Instruções do exercício:
(a) Copie da reportagem sobre corrupção na Nigéria o trecho que começa em "O presidente Olusegun" e segue até "fazenda do presidente.".
(b) Prossiga com a reportagem sobre a crise de corrupção na Nigéria a partir do ponto em que ela para.

São Paulo, sábado, 04 de dezembro de 2004

Texto Anterior | Próximo Texto | Índice

ÁFRICA

Processo envolve até a revelação de que o presidente cria ratos gigantes Nigéria enfrenta crise de corrupção

O presidente Olusegun Obasanjo durante conferência em Abuja

MICHAEL PEEL
DO "FINANCIAL TIMES"

A muito criticada campanha nigeriana contra a corrupção acaba de entrar em estágio ainda mais surrealista, com a tentativa de processar o governador de um Estado transformada em novela constitucional, com participação especial dos ratos gigantes criados em uma fazenda do presidente.
As acusações e as contra-acusações se concentram na tentativa de processar Joshua Dariye, governador de um Estado da Nigéria, detido em setembro em um hotel de Londres carregando mais de 90 mil libras (US$ 130 mil), de acordo com documentos divulgados pelo governo. Os partidários do governador alegam que a ação do governo nigeriano contra ele tem motivos políticos. Dariye continua no poder, por enquanto, e tem imunidade contra processos judiciais enquanto estiver exercendo seu mandato.
A paralisação da investigação -e a decisão oficial de processar Dariye- são vistas como emblemáticas de um governo civil que não conseguiu implementar estruturas firmes de combate à corrupção, depois de cinco anos e meio no poder, e só persegue pessoas envolvidas em acusações quando isso lhe é conveniente em termos políticos.
Os envolvidos na campanha de combate à corrupção dizem que a elite governante, vista como corrupta, continua a desfrutar de quase completa impunidade. Enquanto isso, os preços elevados do petróleo garantem uma renda de cerca de US$ 2 bilhões ao mês em petrodólares à Nigéria.
"É isso que acontece, na verdade, quando um país passa por transição sem transformação", diz Kayode Fayemi, diretor de uma organização de defesa dos direitos dos cidadãos.
"Houve um pacto entre os militares que estavam saindo do poder e não queriam cair em desgraça e a classe política que estava chegando ao topo e não estava interessada em mudança", afirma.
A saga de Dariye começou no mês passado, depois que o governo divulgou documentos comprometedores sobre ele um dia depois que retomou o poder em seu Estado, Plateau. As acusações surgiram após investigações das polícias nigeriana e britânica, que detiveram o governador em setembro por lavagem de dinheiro.

Registros extraídos:

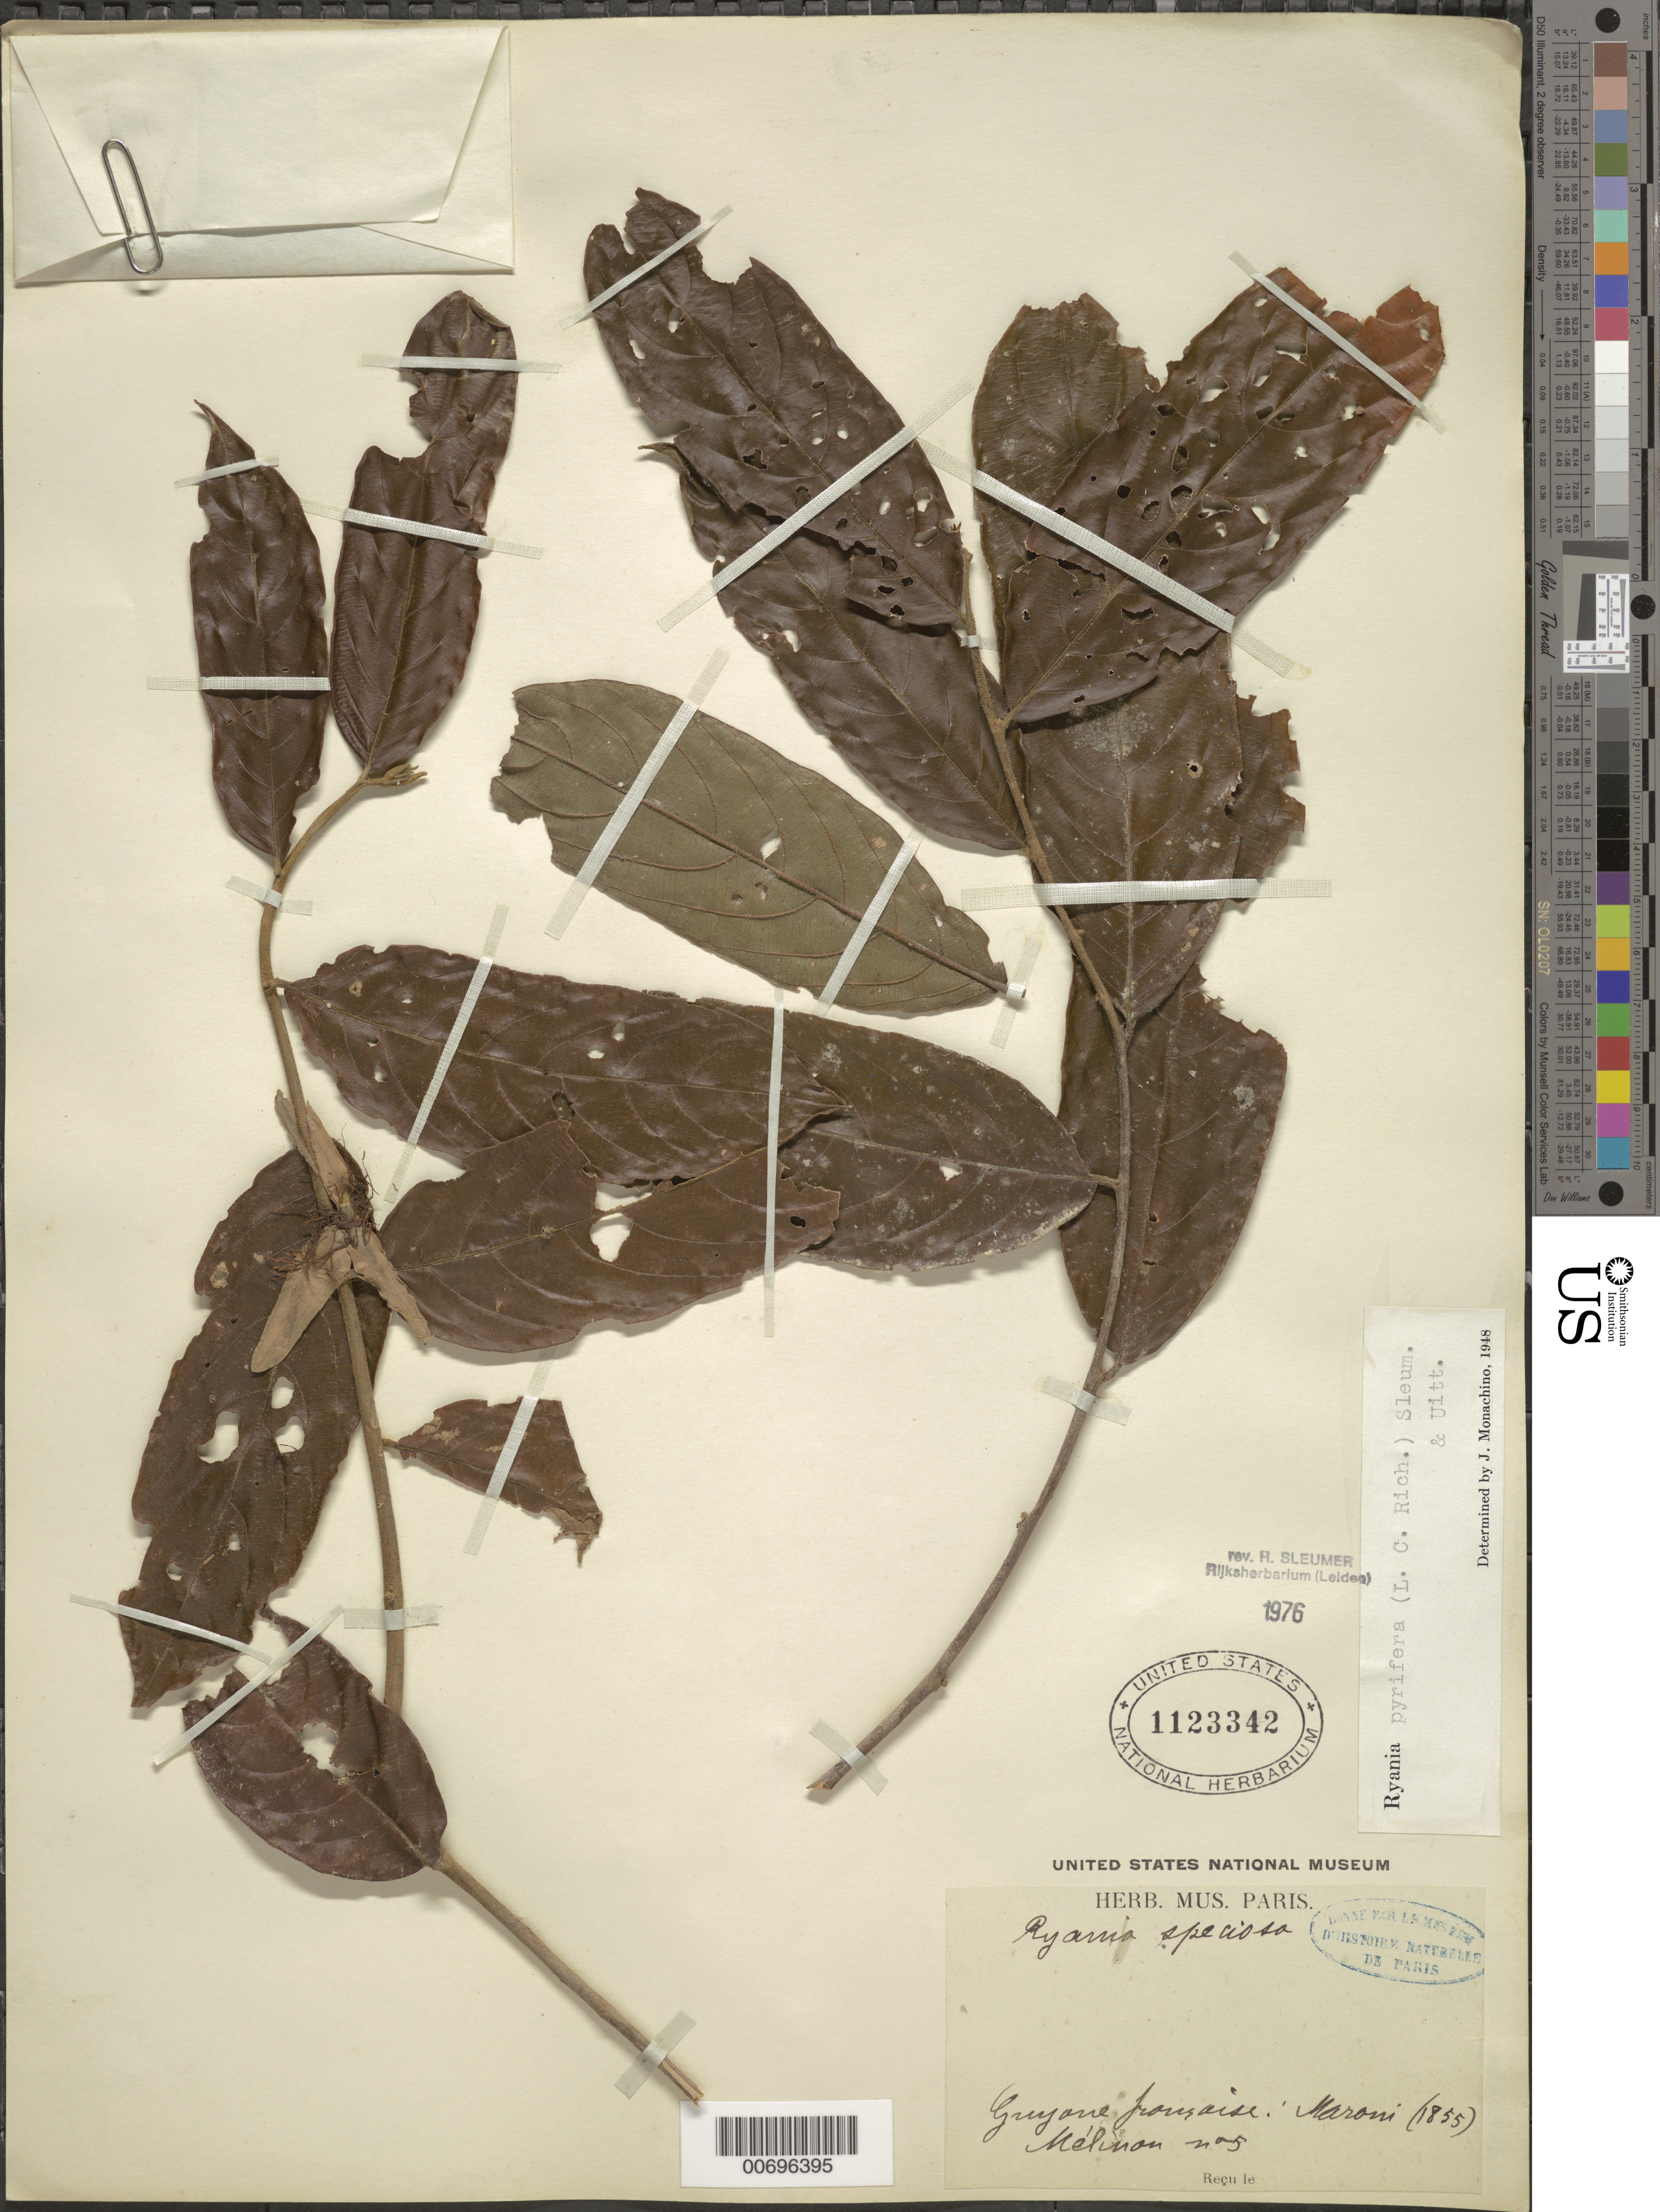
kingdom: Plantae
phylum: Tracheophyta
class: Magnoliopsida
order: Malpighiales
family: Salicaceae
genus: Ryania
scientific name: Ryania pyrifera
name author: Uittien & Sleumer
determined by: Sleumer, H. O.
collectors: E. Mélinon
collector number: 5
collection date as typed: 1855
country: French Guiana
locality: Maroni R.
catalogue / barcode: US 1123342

Respostas por tarefa:
(a)
O presidente Olusegun Obasanjo durante conferência em Abuja

MICHAEL PEEL
DO "FINANCIAL TIMES"

A muito criticada campanha nigeriana contra a corrupção acaba de entrar em estágio ainda mais surrealista, com a tentativa de processar o governador de um Estado transformada em novela constitucional, com participação especial dos ratos gigantes criados em uma fazenda do presidente.

(b)
As alegações contra ele oferecem um raro vislumbre detalhado das operações de acobertamento complacentes e desajeitadas que aparentemente caracterizam boa parte das transações corruptas da Nigéria. Dariye -cujas iniciais são JD- disse à polícia britânica que o apartamento de 395 mil libras do qual era acusado de ser o proprietário secreto na verdade pertencia a um amigo chamado Joseph Dagwan.
Quando a polícia invadiu a residência, em setembro, encontrou "provas claras" de que membros da família de Dariye viviam lá; o governador mesmo apareceu no meio da batida, informam os documentos.
Ezekiel Dalyot, assessor do governador, se recusou a comentar as alegações, porque as investigações continuam em curso.
Depois da má publicidade, o presidente Olusegun Obasanjo fez uma revelação incomum na semana passada. Um porta-voz da presidência anunciou que ele fatura US$ 230 mil por mês com sua fazenda, cuja produção varia de avestruzes a roedores gigantes conhecidos como "corta-grama".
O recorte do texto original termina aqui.